I need to replace my roof due to hail damage, I'm in upstate NY. Roofer suggested OC Duration. I checked Consumer Reports, June, 2009 issue. They tested 18 models of arch shingles. Duration (and Duration Premium) ranked at the bottom! However, OC Oakridge was top ranked of the 30 year shingles. I tried to contact OC for their side of the ratings story, but no response. So I decided to go with Oakridge, which, according to my roofer can still be purchased at Lowe's, at retail prices. Wholesaler only sells Duration. If CR has made a mistake, or if OC has a response, I would like to know.


----------



## BamBamm5144 (Oct 6, 2009)

The "SureNail" Technology if thats what you want to call it, has to be one of the biggest jokes Ive ever seen in a shingle. Thats just my opinion but I think its garbage.

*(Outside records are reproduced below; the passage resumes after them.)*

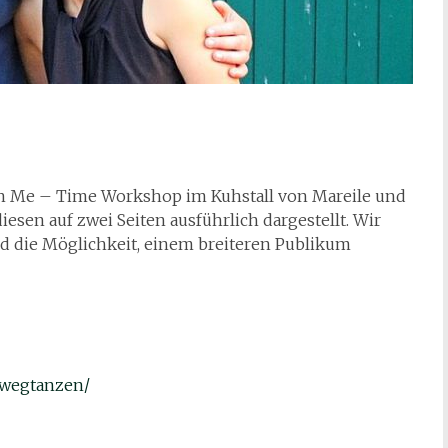
en Me – Time Workshop im Kuhstall von Mareile und
diesen auf zwei Seiten ausführlich dargestellt. Wir
nd die Möglichkeit, einem breiteren Publikum
s-wegtanzen/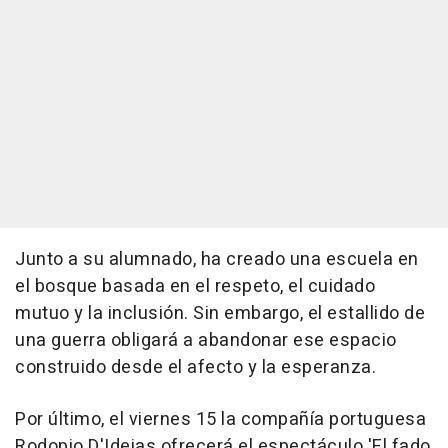
Junto a su alumnado, ha creado una escuela en
el bosque basada en el respeto, el cuidado
mutuo y la inclusión. Sin embargo, el estallido de
una guerra obligará a abandonar ese espacio
construido desde el afecto y la esperanza.
Por último, el viernes 15 la compañía portuguesa
Rodopio D'Ideias ofrecerá el espectáculo 'El fado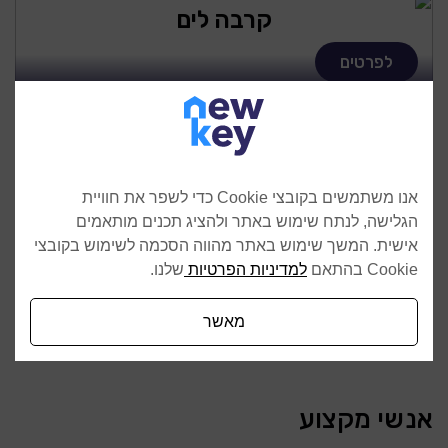
קרבה לים
לפרטים
אנו משתמשים בקובצי Cookie כדי לשפר את חוויית
הגלישה, לנתח שימוש באתר ולהציג תכנים מותאמים
אישית. המשך שימוש באתר מהווה הסכמה לשימוש בקובצי
Cookie בהתאם
למדיניות הפרטיות
שלנו.
מאשר
רמב״ם 15-17
אנשי מקצוע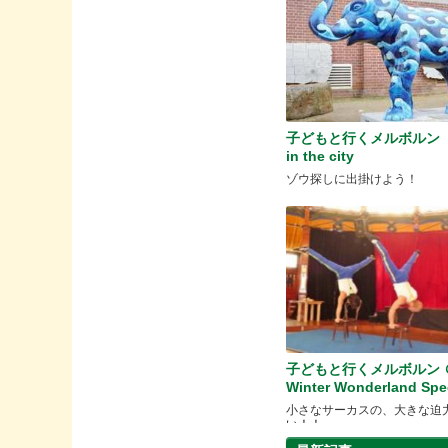
子どもと行くメルボルン ＠
in the city
ゾウ探しに出掛けよう！
子どもと行くメルボルン ＠C
Winter Wonderland Spe
小さなサーカスの、大きな迫
い！！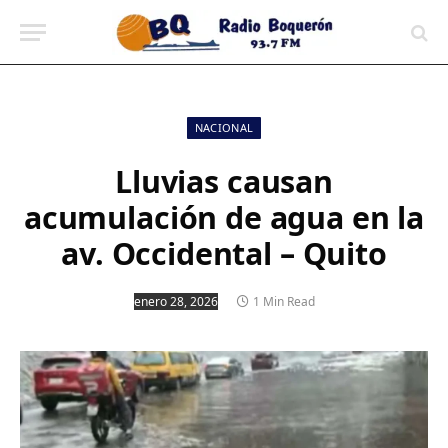
contenido
NACIONAL
Lluvias causan
acumulación de agua en la
av. Occidental – Quito
enero 28, 2026
1 Min Read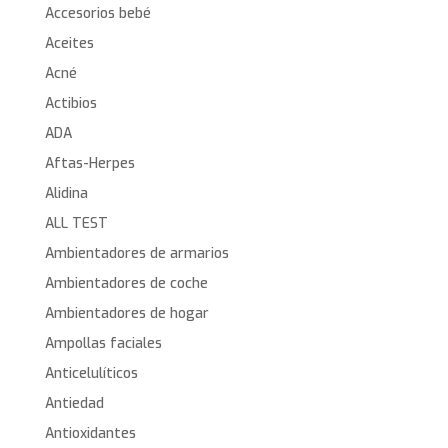
Accesorios bebé
Aceites
Acné
Actibios
ADA
Aftas-Herpes
Alidina
ALL TEST
Ambientadores de armarios
Ambientadores de coche
Ambientadores de hogar
Ampollas faciales
Anticelulíticos
Antiedad
Antioxidantes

Also, Consumer reports have mixed results. They have high rated shingles that I would never want to put on and low rated shingles that I have never had any problems with in years after orginal installs.


----------



## bw77 (Oct 6, 2009)

BamBamm5144 said:


> Also, Consumer reports have mixed results. They have high rated shingles that I would never want to put on and low rated shingles that I have never had any problems with in years after orginal installs.


So which 30 yr shingles do you like?


----------



## rexroof (Nov 19, 2008)

*Sure Nail Technology*



BamBamm5144 said:


> The "SureNail" Technology if thats what you want to call it, has to be one of the biggest jokes Ive ever seen in a shingle. Thats just my opinion but I think its garbage.
> 
> Also, Consumer reports have mixed results. They have high rated shingles that I would never want to put on and low rated shingles that I have never had any problems with in years after orginal installs.[/quo
> 
> I have no ax to grind with any manufacturer and have had many long years of installations from many different manufacturers. Everyone has their own opinion. I called Owens Corning to ask about consumer reports. An engineer at the Kearny, NJ plant advised me that Consumers refused to give the details of their testing methods. ASTM is the accepted testing criteria in the industry. Verified higher wind ratings are no joke. We are required to use 6 nail fasteners per shingle by code in my area, and the high wind ratings on Owens Corning Shingles were achieved with only 4 fasteners per shingle. If you're not in a high wind area it probably makes no difference, but if the shingle price is competitive, why not choose something that gives a little more performance. Tensile strength is another very important criteria. The quality of the installation is probably the more important consideration. Most brands will perform satisfactorily unless they suffer some manufacturing defect (which was a major problem in the mid 80's to early 90's).


----------